Segment Start: Supplied entries
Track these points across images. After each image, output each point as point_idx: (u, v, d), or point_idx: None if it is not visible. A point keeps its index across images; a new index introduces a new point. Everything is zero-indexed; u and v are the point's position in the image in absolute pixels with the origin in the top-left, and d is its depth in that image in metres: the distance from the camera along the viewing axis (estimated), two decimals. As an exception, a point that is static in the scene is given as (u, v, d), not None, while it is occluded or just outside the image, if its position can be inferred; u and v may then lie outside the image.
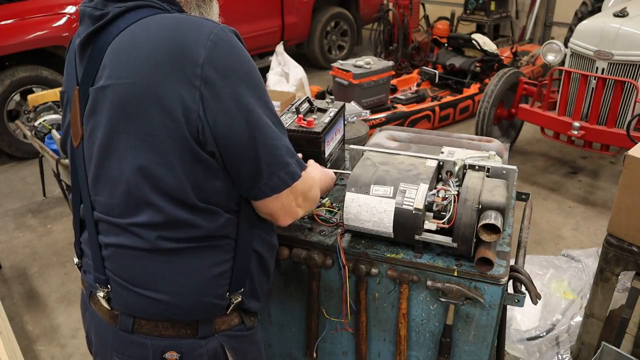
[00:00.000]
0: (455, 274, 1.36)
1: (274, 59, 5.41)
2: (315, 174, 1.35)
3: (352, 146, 1.60)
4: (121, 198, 1.04)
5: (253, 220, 1.15)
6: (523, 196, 1.81)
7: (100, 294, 1.12)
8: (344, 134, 1.83)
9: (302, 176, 1.11)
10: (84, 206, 1.13)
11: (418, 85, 5.48)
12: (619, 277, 1.97)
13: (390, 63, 4.85)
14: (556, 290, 2.63)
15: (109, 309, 1.13)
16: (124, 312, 1.11)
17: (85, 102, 1.04)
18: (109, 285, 1.11)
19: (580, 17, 4.87)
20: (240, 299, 1.16)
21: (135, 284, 1.08)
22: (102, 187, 1.07)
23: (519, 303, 1.40)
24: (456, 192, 1.35)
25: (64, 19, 4.55)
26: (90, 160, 1.07)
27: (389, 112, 4.68)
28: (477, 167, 1.44)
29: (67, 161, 2.94)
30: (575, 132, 3.61)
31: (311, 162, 1.46)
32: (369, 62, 4.71)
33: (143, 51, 0.97)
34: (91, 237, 1.12)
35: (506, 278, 1.34)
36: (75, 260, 1.25)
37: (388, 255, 1.42)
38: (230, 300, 1.15)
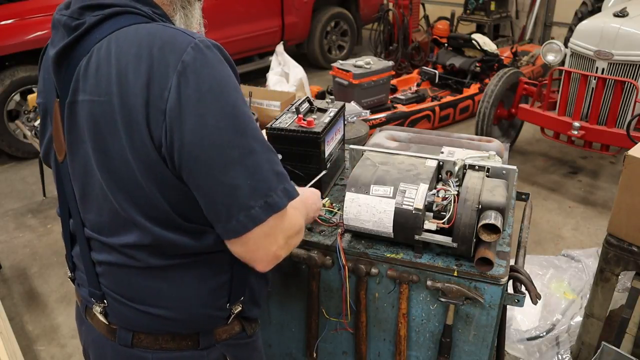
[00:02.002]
0: (455, 274, 1.36)
1: (274, 59, 5.42)
2: (301, 200, 1.15)
3: (352, 146, 1.60)
4: (109, 217, 1.01)
5: None
6: (523, 196, 1.81)
7: (97, 308, 1.09)
8: (344, 134, 1.83)
9: (281, 216, 0.96)
10: (74, 222, 1.09)
11: (418, 85, 5.48)
12: (619, 277, 1.97)
13: (390, 63, 4.85)
14: (556, 290, 2.63)
15: (107, 323, 1.10)
16: (123, 326, 1.09)
17: (64, 117, 1.00)
18: (105, 301, 1.08)
19: (580, 17, 4.87)
20: (240, 308, 1.14)
21: (132, 299, 1.05)
22: (90, 205, 1.04)
23: (519, 303, 1.40)
24: (456, 192, 1.35)
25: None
26: (75, 177, 1.04)
27: (389, 112, 4.68)
28: (477, 167, 1.44)
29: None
30: (575, 132, 3.61)
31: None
32: (369, 62, 4.71)
33: (114, 69, 0.91)
34: (83, 253, 1.09)
35: (506, 278, 1.34)
36: (69, 273, 1.21)
37: (388, 255, 1.42)
38: (230, 311, 1.12)
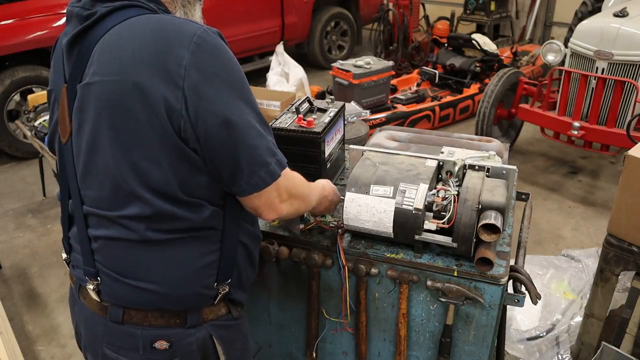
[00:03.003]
0: (455, 274, 1.36)
1: (274, 59, 5.41)
2: (319, 183, 1.39)
3: (352, 146, 1.60)
4: (110, 191, 1.07)
5: (238, 213, 1.18)
6: (523, 196, 1.81)
7: (90, 286, 1.14)
8: (344, 134, 1.83)
9: (285, 174, 1.12)
10: (73, 201, 1.15)
11: (418, 85, 5.47)
12: (619, 277, 1.96)
13: (390, 63, 4.85)
14: (556, 290, 2.63)
15: (99, 300, 1.15)
16: (114, 303, 1.14)
17: (73, 99, 1.07)
18: (98, 278, 1.13)
19: (580, 17, 4.87)
20: (227, 289, 1.19)
21: (125, 275, 1.10)
22: (91, 181, 1.09)
23: (519, 303, 1.40)
24: (456, 192, 1.35)
25: (64, 19, 4.53)
26: (78, 155, 1.10)
27: (389, 112, 4.67)
28: (477, 167, 1.44)
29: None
30: (575, 132, 3.61)
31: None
32: (369, 62, 4.71)
33: (129, 51, 1.00)
34: (80, 231, 1.14)
35: (506, 278, 1.34)
36: (64, 255, 1.27)
37: (388, 255, 1.42)
38: (218, 291, 1.17)
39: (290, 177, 1.17)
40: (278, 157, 1.10)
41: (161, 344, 1.14)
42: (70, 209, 1.17)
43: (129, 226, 1.07)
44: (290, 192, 1.17)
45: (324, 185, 1.41)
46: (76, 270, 1.20)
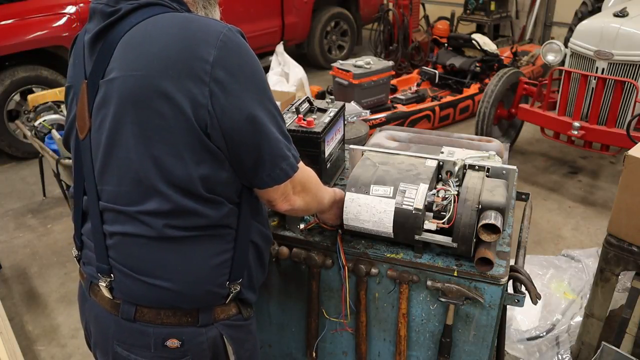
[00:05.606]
0: (455, 274, 1.36)
1: (274, 59, 5.41)
2: (331, 189, 1.42)
3: (352, 146, 1.60)
4: (130, 186, 1.07)
5: (251, 212, 1.20)
6: (523, 196, 1.81)
7: (103, 283, 1.13)
8: (344, 134, 1.83)
9: (300, 166, 1.16)
10: (89, 197, 1.14)
11: (418, 85, 5.47)
12: (619, 277, 1.97)
13: (390, 63, 4.85)
14: (556, 290, 2.63)
15: (111, 298, 1.15)
16: (127, 300, 1.13)
17: (94, 95, 1.07)
18: (112, 274, 1.13)
19: (580, 17, 4.87)
20: (238, 289, 1.19)
21: (139, 272, 1.10)
22: (110, 176, 1.09)
23: (519, 303, 1.40)
24: (456, 192, 1.35)
25: (64, 19, 4.55)
26: (97, 150, 1.10)
27: (389, 112, 4.67)
28: (477, 167, 1.44)
29: (67, 161, 2.93)
30: (575, 132, 3.61)
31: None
32: (369, 62, 4.71)
33: (155, 47, 1.01)
34: (95, 227, 1.14)
35: (506, 278, 1.34)
36: (74, 252, 1.26)
37: (388, 255, 1.42)
38: (229, 290, 1.18)
39: (305, 170, 1.21)
40: (293, 151, 1.14)
41: (173, 343, 1.14)
42: (85, 206, 1.17)
43: (147, 222, 1.07)
44: (303, 184, 1.20)
45: (335, 190, 1.42)
46: (88, 267, 1.20)
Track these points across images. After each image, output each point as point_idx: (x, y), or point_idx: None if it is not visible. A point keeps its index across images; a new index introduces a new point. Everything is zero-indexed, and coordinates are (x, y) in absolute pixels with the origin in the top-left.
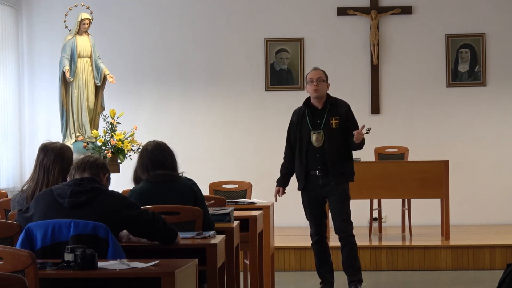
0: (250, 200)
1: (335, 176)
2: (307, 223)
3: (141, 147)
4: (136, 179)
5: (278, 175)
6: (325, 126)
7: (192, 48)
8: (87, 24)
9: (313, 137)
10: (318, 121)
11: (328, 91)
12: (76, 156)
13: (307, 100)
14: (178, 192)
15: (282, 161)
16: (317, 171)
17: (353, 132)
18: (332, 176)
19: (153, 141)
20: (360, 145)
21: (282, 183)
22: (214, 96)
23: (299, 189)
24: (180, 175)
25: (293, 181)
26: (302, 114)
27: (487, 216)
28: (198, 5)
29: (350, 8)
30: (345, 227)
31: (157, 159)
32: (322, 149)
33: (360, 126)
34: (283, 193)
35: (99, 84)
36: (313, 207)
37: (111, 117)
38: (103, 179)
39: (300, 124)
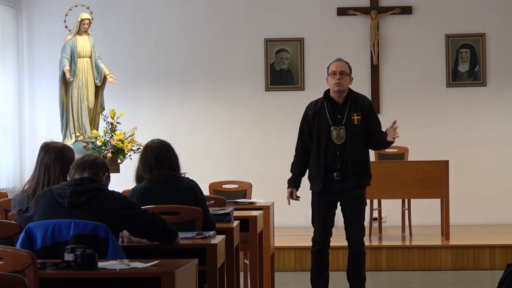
0: (250, 200)
1: (353, 176)
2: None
3: (141, 147)
4: (139, 177)
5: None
6: (346, 122)
7: (192, 48)
8: (87, 24)
9: (334, 133)
10: (339, 116)
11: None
12: (76, 157)
13: (327, 92)
14: (179, 192)
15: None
16: (335, 173)
17: (384, 130)
18: (351, 176)
19: (158, 139)
20: (390, 142)
21: (295, 183)
22: (214, 96)
23: (312, 189)
24: (183, 175)
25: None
26: (320, 107)
27: (487, 216)
28: (198, 5)
29: (350, 8)
30: (357, 236)
31: (161, 157)
32: (343, 147)
33: (381, 122)
34: (297, 197)
35: (99, 84)
36: (324, 213)
37: (111, 117)
38: (103, 178)
39: (317, 118)
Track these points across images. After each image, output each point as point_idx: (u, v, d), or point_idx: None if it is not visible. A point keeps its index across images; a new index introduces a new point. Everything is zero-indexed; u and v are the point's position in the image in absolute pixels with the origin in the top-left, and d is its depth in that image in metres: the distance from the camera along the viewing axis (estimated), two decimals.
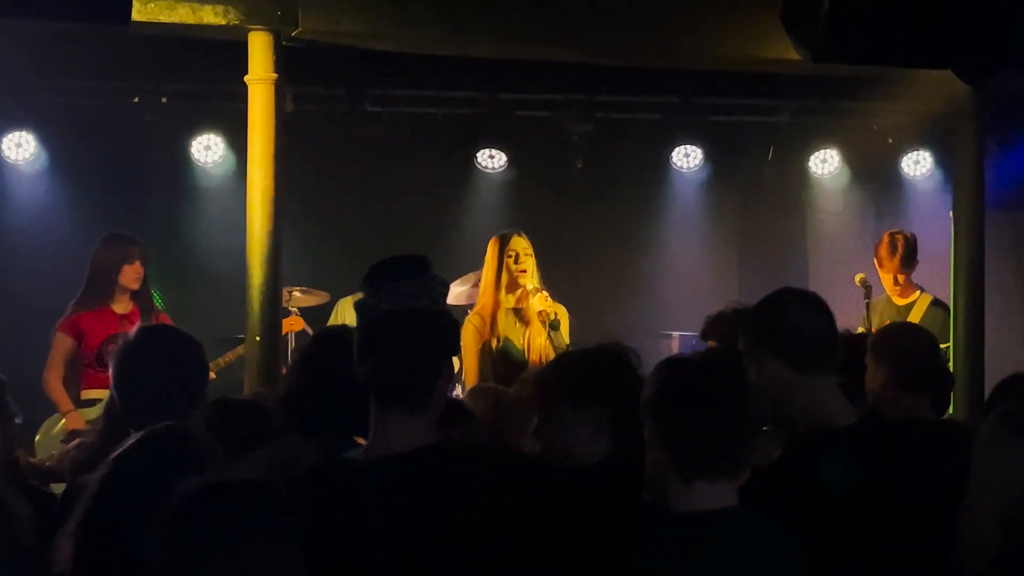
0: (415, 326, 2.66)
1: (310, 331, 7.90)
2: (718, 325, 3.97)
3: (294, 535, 2.30)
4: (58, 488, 3.91)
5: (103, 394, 4.20)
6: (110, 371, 3.43)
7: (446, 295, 2.78)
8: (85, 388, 6.40)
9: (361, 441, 3.68)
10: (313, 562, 2.37)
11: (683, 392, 2.59)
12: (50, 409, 6.53)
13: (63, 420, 6.40)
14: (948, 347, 6.79)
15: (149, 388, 3.31)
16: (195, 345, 3.52)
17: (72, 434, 5.26)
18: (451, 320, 2.78)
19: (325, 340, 3.83)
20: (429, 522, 2.56)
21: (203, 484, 2.33)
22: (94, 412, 5.46)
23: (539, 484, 2.72)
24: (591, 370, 3.09)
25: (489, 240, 6.45)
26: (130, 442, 2.78)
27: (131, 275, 6.47)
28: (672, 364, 2.73)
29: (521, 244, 6.25)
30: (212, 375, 3.77)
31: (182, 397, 3.33)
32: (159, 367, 3.35)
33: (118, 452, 2.77)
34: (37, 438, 6.49)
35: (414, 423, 2.66)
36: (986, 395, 6.56)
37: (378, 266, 2.78)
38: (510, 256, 6.22)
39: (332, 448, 3.56)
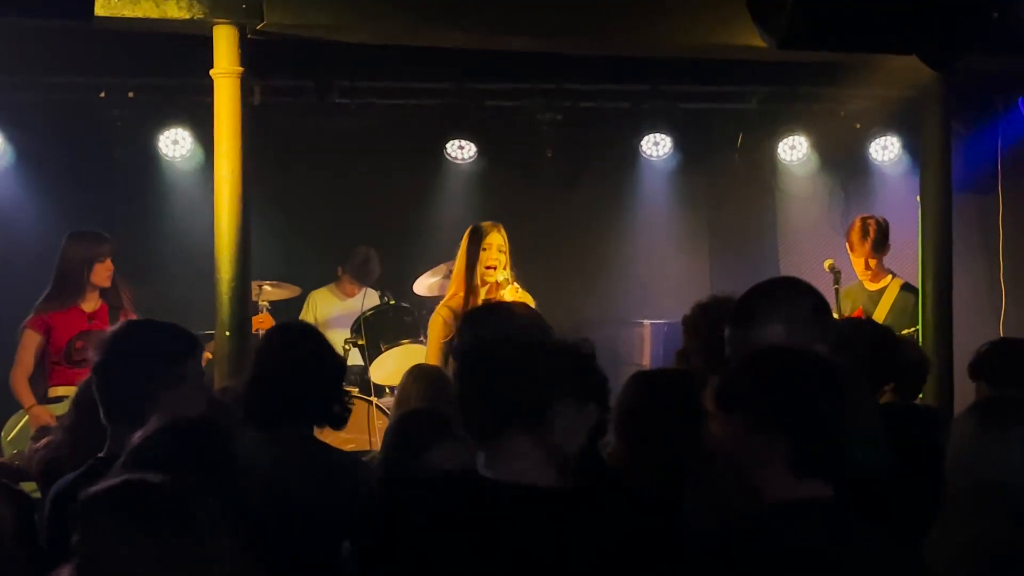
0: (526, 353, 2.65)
1: None
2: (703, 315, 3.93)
3: (213, 539, 2.29)
4: (28, 487, 3.91)
5: (71, 391, 4.20)
6: (92, 365, 3.41)
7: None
8: (53, 385, 6.37)
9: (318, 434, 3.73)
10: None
11: (816, 386, 2.49)
12: (18, 406, 6.49)
13: (27, 417, 6.37)
14: (917, 330, 6.84)
15: (137, 381, 3.30)
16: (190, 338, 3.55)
17: (41, 432, 5.23)
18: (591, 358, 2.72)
19: (280, 334, 3.86)
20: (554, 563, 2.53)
21: (117, 481, 2.33)
22: (62, 409, 5.44)
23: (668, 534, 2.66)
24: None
25: (461, 230, 6.44)
26: (150, 431, 2.80)
27: (102, 273, 6.44)
28: (785, 357, 2.62)
29: (497, 239, 6.23)
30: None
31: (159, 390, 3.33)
32: (149, 360, 3.34)
33: (139, 442, 2.78)
34: (8, 438, 6.46)
35: (534, 452, 2.62)
36: (955, 378, 6.66)
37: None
38: (485, 250, 6.21)
39: (288, 439, 3.59)
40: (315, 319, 8.37)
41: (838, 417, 2.47)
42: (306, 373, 3.66)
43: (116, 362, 3.31)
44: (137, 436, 2.82)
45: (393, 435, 3.40)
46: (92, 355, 3.38)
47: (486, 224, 6.33)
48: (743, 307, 2.99)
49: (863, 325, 4.75)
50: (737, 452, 2.52)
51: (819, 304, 3.00)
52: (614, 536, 2.55)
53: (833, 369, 2.55)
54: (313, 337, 3.83)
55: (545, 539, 2.54)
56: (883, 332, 4.32)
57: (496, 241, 6.22)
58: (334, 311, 8.38)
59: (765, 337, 2.89)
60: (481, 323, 3.75)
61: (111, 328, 3.52)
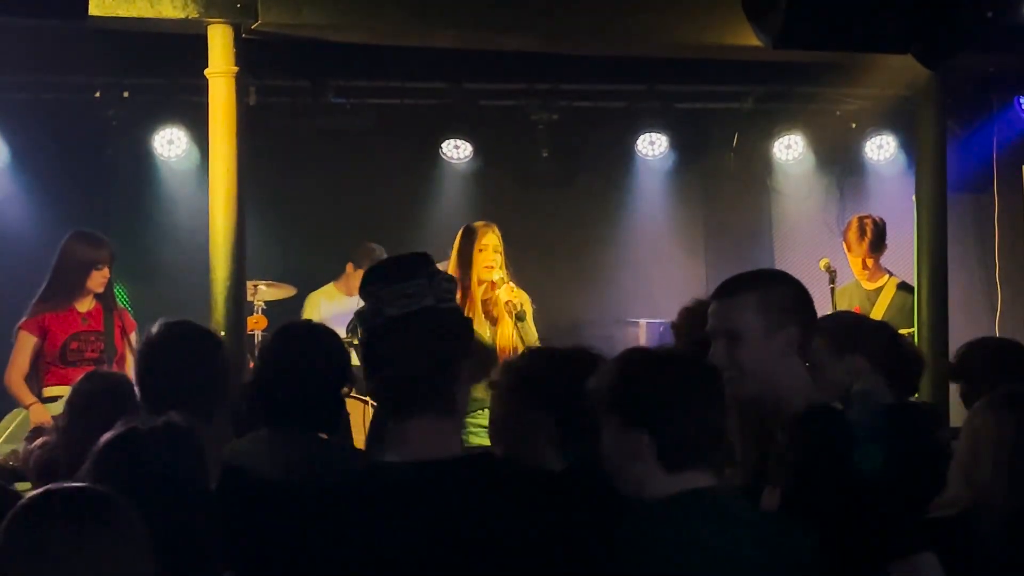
0: (423, 327, 2.50)
1: None
2: (689, 318, 3.94)
3: (133, 542, 2.27)
4: (22, 487, 3.90)
5: (65, 391, 4.19)
6: (134, 365, 3.43)
7: (454, 291, 2.61)
8: (47, 385, 6.37)
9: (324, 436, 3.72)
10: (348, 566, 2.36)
11: (679, 381, 2.59)
12: (10, 406, 6.48)
13: (19, 417, 6.36)
14: (912, 332, 6.83)
15: (176, 383, 3.31)
16: (219, 340, 3.66)
17: (36, 432, 5.22)
18: (463, 318, 2.62)
19: (284, 334, 3.84)
20: (466, 532, 2.44)
21: (42, 491, 2.33)
22: (56, 409, 5.44)
23: (568, 498, 2.63)
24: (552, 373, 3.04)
25: (456, 230, 6.43)
26: (115, 435, 2.80)
27: (99, 279, 6.44)
28: (650, 354, 2.73)
29: (492, 240, 6.21)
30: None
31: (208, 393, 3.36)
32: (187, 363, 3.39)
33: (103, 447, 2.79)
34: (1, 439, 6.45)
35: (438, 428, 2.51)
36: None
37: (374, 271, 2.60)
38: (481, 251, 6.20)
39: (298, 440, 3.58)
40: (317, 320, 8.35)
41: (695, 411, 2.55)
42: (316, 373, 3.64)
43: (153, 366, 3.40)
44: (103, 440, 2.82)
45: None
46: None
47: (479, 224, 6.31)
48: (728, 282, 3.04)
49: (865, 321, 4.75)
50: (613, 450, 2.60)
51: (801, 296, 3.03)
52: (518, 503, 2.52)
53: (690, 365, 2.64)
54: (322, 335, 3.81)
55: (459, 508, 2.47)
56: (885, 328, 4.35)
57: (492, 242, 6.22)
58: (334, 310, 8.36)
59: (742, 307, 2.93)
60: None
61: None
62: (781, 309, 2.94)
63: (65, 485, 2.37)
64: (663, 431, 2.55)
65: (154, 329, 3.51)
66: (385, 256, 8.33)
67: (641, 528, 2.52)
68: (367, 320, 2.55)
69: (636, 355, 2.73)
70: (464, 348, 2.57)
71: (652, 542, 2.49)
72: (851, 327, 4.14)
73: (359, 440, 6.75)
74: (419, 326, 2.50)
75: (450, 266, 6.30)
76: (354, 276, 8.42)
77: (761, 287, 2.98)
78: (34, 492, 2.32)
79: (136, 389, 3.44)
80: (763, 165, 9.22)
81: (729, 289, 3.01)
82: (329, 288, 8.57)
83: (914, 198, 7.05)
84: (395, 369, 2.51)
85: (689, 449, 2.56)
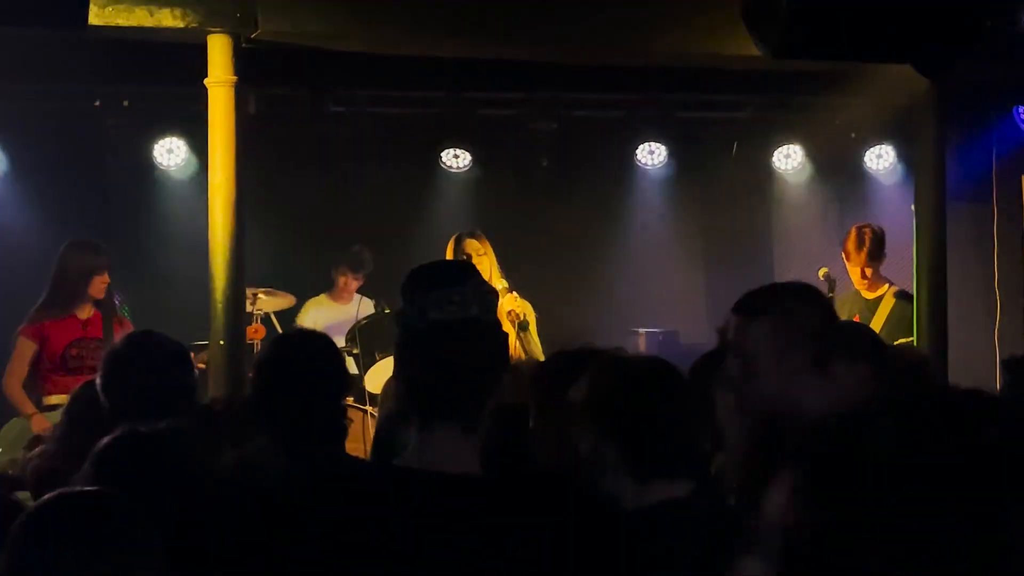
0: (467, 336, 2.40)
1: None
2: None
3: (146, 547, 2.25)
4: (22, 496, 3.89)
5: (65, 399, 4.19)
6: (98, 376, 3.45)
7: (496, 304, 2.52)
8: (47, 394, 6.37)
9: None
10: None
11: (644, 392, 2.59)
12: (9, 414, 6.48)
13: (19, 425, 6.36)
14: (911, 340, 6.83)
15: (139, 393, 3.33)
16: (183, 350, 3.65)
17: (35, 441, 5.22)
18: (503, 333, 2.54)
19: (281, 343, 3.83)
20: (469, 555, 2.35)
21: (55, 495, 2.30)
22: (57, 418, 5.43)
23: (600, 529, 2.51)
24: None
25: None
26: (112, 439, 2.81)
27: (99, 285, 6.45)
28: (619, 364, 2.73)
29: (473, 245, 6.23)
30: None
31: (172, 402, 3.37)
32: (150, 372, 3.43)
33: (101, 450, 2.79)
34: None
35: (463, 443, 2.40)
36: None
37: (418, 273, 2.49)
38: (463, 258, 6.21)
39: (302, 450, 3.57)
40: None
41: (665, 421, 2.55)
42: (315, 381, 3.63)
43: (116, 376, 3.41)
44: (101, 444, 2.82)
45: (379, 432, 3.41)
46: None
47: (464, 233, 6.34)
48: (747, 299, 3.01)
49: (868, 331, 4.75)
50: (588, 462, 2.60)
51: (821, 315, 2.97)
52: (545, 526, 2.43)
53: (663, 375, 2.63)
54: (319, 343, 3.80)
55: (476, 529, 2.37)
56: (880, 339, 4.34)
57: (471, 247, 6.24)
58: (328, 319, 8.35)
59: (756, 332, 2.92)
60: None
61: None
62: (798, 331, 2.88)
63: (75, 490, 2.36)
64: (632, 442, 2.55)
65: (118, 340, 3.54)
66: (369, 257, 8.36)
67: (614, 540, 2.50)
68: (409, 321, 2.46)
69: (609, 366, 2.71)
70: (501, 365, 2.49)
71: (624, 554, 2.48)
72: (857, 336, 4.13)
73: (357, 449, 6.77)
74: (463, 334, 2.41)
75: None
76: (340, 280, 8.42)
77: (778, 310, 2.91)
78: (45, 497, 2.29)
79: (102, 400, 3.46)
80: (762, 174, 9.23)
81: (747, 307, 2.94)
82: (320, 298, 8.57)
83: (913, 207, 7.06)
84: (431, 374, 2.42)
85: (660, 460, 2.55)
Segment End: Supplied entries
**Problem to solve:**
Your reply is to repeat, unchanged, the lines above running from the one with "29: (67, 161, 2.94)" up to and including the one with "38: (230, 300, 1.15)".

**Task output:**
29: (67, 161, 2.94)
30: (575, 132, 3.61)
31: (311, 162, 1.46)
32: (369, 62, 4.71)
33: (143, 51, 0.97)
34: (91, 237, 1.12)
35: (506, 278, 1.34)
36: (75, 260, 1.25)
37: (388, 255, 1.42)
38: (230, 300, 1.15)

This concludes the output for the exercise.